Uma vida Oculta: O respeito pela consciência alheia.

Pablo González BlascoFilmes 2 Comments

(A Hidden Life)  Diretor e Roteiro: Terrence Malick. August Diehl, Valerie Pachner Matthias Schoenaerts, , Michael Nyqvist, Jürgen Prochnow, Bruno Ganz. 175 min  EE.UU. 2019.

Já comentei neste espaço que os filmes de Terrence Malick não são propriamente filmes, mas ensaios de transcendência. Como a minha proposta de educar no humanismo através do cinema é muito mais modesta -aliás, é usar os filmes que “o público assiste”- nunca coloco os do diretor-filósofo como prioridade. Mas, novamente, não tem como fugir deles…..e alinhavar algumas reflexões, pelas solicitações que me chegam. “Você já viu Uma Vida Oculta? Não vai comentar nada? É um filme bom para ver ‘em família’? Assim, de bate pronto, minha resposta não foi muito polida: “Isso depende de se você quer ver um filme…..ou uma meditação, talvez um Retiro Espiritual de quase 3 horas”. Mas depois, fiz a lição de casa; ou melhor, a completei, porque o filme já o tinha visto numa empreitada de final de semana, com espaço para que as imagens e pensamentos do Malick ecoassem à  minha volta, com os rios e as montanhas da Áustria. 

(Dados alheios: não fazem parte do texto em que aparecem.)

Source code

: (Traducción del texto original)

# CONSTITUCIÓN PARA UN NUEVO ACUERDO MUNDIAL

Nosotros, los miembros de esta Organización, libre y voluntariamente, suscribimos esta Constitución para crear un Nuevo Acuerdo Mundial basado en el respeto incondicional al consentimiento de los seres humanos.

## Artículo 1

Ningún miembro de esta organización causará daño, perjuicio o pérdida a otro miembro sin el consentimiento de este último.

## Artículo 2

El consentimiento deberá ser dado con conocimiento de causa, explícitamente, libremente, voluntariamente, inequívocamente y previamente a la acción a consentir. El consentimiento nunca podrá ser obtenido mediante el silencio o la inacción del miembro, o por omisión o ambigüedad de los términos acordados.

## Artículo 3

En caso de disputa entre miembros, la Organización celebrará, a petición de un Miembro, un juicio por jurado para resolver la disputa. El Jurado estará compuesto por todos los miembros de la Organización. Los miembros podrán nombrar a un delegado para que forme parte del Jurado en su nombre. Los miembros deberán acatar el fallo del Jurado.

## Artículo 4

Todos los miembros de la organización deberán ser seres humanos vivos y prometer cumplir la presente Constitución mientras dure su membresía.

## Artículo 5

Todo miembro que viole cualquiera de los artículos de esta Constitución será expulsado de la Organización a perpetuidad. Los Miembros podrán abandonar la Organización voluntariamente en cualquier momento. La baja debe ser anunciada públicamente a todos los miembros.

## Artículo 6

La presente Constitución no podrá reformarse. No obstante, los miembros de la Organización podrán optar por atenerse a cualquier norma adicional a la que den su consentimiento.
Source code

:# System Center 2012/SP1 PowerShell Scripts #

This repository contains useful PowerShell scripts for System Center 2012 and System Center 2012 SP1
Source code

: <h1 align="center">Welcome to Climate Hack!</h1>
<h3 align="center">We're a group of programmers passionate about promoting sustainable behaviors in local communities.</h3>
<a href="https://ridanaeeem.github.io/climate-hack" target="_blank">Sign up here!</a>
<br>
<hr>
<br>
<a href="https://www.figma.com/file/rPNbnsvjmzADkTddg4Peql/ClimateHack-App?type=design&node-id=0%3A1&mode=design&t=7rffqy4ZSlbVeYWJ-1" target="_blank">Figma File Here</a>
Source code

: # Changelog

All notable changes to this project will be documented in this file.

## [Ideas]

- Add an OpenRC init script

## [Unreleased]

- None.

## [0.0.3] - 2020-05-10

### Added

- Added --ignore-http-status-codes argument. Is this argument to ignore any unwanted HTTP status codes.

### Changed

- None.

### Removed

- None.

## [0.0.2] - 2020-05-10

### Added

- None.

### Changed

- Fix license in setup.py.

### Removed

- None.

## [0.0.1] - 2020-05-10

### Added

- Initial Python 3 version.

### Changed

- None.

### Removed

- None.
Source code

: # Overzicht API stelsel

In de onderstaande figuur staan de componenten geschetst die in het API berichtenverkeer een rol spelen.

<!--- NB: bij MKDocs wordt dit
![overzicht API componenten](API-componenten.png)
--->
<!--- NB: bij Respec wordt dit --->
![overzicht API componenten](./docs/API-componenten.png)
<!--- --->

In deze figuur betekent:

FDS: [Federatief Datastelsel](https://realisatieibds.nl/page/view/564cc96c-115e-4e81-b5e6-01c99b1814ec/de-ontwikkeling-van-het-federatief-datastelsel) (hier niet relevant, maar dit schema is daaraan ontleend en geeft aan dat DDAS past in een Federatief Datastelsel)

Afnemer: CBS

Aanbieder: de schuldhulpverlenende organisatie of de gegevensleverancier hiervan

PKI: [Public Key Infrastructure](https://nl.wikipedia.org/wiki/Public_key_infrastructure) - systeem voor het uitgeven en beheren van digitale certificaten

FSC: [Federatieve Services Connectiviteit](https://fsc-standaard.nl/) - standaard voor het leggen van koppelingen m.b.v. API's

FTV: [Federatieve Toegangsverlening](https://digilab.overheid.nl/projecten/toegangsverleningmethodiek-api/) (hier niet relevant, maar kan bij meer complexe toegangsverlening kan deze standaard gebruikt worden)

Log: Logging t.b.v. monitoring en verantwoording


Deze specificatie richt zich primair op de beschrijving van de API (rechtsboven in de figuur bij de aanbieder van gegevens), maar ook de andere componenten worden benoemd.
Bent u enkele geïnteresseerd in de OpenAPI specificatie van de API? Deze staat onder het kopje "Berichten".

Foge completamente ao meu propósito -completar a lição de casa- um comentário exaustivo sobre o filme. Até porque li alguns excelentes  que dissecam a produção, assim como uma magnífica entrevista  com August Diehl, que dá vida ao protagonista, ambos publicados numa revista de cinema espanhola. Entre os muitos temas que podem ser explorados, por algum motivo -sempre a vida dirige o teu olhar na hora de ver um filme- o respeito pela consciência alheia tomou relevo nas minhas reflexões. 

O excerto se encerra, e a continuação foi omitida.